Cómo navegar y conducir con seguridad

Estas vacaciones habrás podido comprobar como el navegador se convierte en el copiloto más cotizado para guiarnos hacia rutas desconocidas. Sin embargo, y a pesar de ser un aliado en carretera que ahorra tiempo en los desplazamientos y reduce el consumo de carburante, no está de más recordar que es preciso utilizarlo con responsabilidad para evitar distracciones al volante. Según Arval, una de las empresas líder del sector del renting de vehículos, hay cuatro puntos que debes tener siempre en cuenta cuando utilizas uno de estos dispositivos.

Cuidado con colocarlo en la salida del airbag

Si tu dispositivo no está integrado en el vehículo, sino que es un accesorio independiente que tú has añadido, debes tener muy en cuenta que el navegador no puede ir colocado en cualquier parte del coche. Ha de estar situado estratégicamente para no reducir la visibilidad del conductor –si no se hace así, además del grave peligro que ello supone, la multa puede ascender hasta los 200 euros- y siempre fijo al mecanismo oficial facilitado por su fabricante, para evitar que se caiga provocando distracciones. Además y muy importante, se debe instalar donde no pueda taponar la salida del airbag en caso de accidente.

Programar la ruta con antelación

Para evitar cualquier despiste al volante, es preciso programar la ruta antes de comenzar a conducir o mientras el coche esté parado; de lo contrario, seremos candidatos a una multa de 200 euros y a la retirada de tres puntos en el carné. Para explicarlo de forma más gráfica: distraernos durante “sólo” 3 segundos por manipular el navegador a una velocidad de 120 kilómetros por hora supone recorrer una distancia de más de 100 metros – aproximadamente como un campo de fútbol- y perderse cinco de cada diez señales. Además, disminuye la capacidad de reacción, aumentando el riesgo de accidentes.

Las instrucciones, por voz

Por el mismo motivo, conviene bloquear el uso del navegador mientras se conduce porque son dispositivos con interfaces poco amigables, que requieren cierta concentración para incluir las direcciones; una atención que no debemos quitarle a la carretera. Por supuesto, hay que seguir las indicaciones por voz sin “caer en la tentación” de mirar la pantalla y así centrarnos al 100% en el volante.
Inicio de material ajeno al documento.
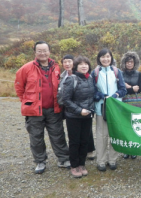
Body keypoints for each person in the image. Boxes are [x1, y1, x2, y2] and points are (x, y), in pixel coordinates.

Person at [14, 41, 69, 174]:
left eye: (45, 50)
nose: (42, 53)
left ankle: (63, 158)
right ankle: (40, 161)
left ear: (49, 51)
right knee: (36, 137)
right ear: (35, 52)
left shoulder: (56, 66)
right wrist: (26, 101)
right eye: (40, 51)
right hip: (34, 111)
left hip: (53, 108)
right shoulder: (26, 68)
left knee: (58, 135)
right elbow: (19, 86)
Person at [92, 48, 127, 172]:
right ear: (99, 59)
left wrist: (115, 95)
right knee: (101, 135)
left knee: (114, 133)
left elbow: (123, 89)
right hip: (101, 108)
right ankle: (101, 161)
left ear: (111, 58)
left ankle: (112, 159)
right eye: (102, 57)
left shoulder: (117, 72)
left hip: (115, 109)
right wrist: (101, 96)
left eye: (107, 56)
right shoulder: (95, 73)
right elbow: (93, 91)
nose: (105, 59)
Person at [63, 56, 95, 178]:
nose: (84, 66)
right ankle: (74, 165)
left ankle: (82, 164)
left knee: (85, 141)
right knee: (75, 142)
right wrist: (79, 110)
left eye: (86, 64)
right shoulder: (71, 79)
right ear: (76, 67)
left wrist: (90, 109)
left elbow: (91, 97)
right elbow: (65, 99)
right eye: (80, 64)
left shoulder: (90, 78)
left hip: (87, 116)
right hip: (74, 117)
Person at [120, 51, 141, 160]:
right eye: (127, 62)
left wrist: (128, 88)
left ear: (135, 63)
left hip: (136, 104)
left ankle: (134, 149)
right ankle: (126, 149)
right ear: (124, 63)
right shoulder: (120, 74)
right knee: (125, 126)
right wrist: (130, 88)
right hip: (124, 103)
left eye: (131, 62)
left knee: (135, 125)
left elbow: (140, 88)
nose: (129, 64)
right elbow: (120, 88)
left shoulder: (139, 74)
Al salir del coche, no lo dejes al sol

Además de por prudencia y para evitar tentaciones a los amigos de lo ajeno —con el consiguiente destrozo que pueden hacer en el vehículo— también es importante que al salir del coche, nos acordemos de guardarlo en lugar seguro para que el navegador no quede expuesto al sol, ni sometido a las altas temperaturas que se llegan a alcanzar en el interior del coche, porque esto puede provocar daños en los componentes del sistema de navegación.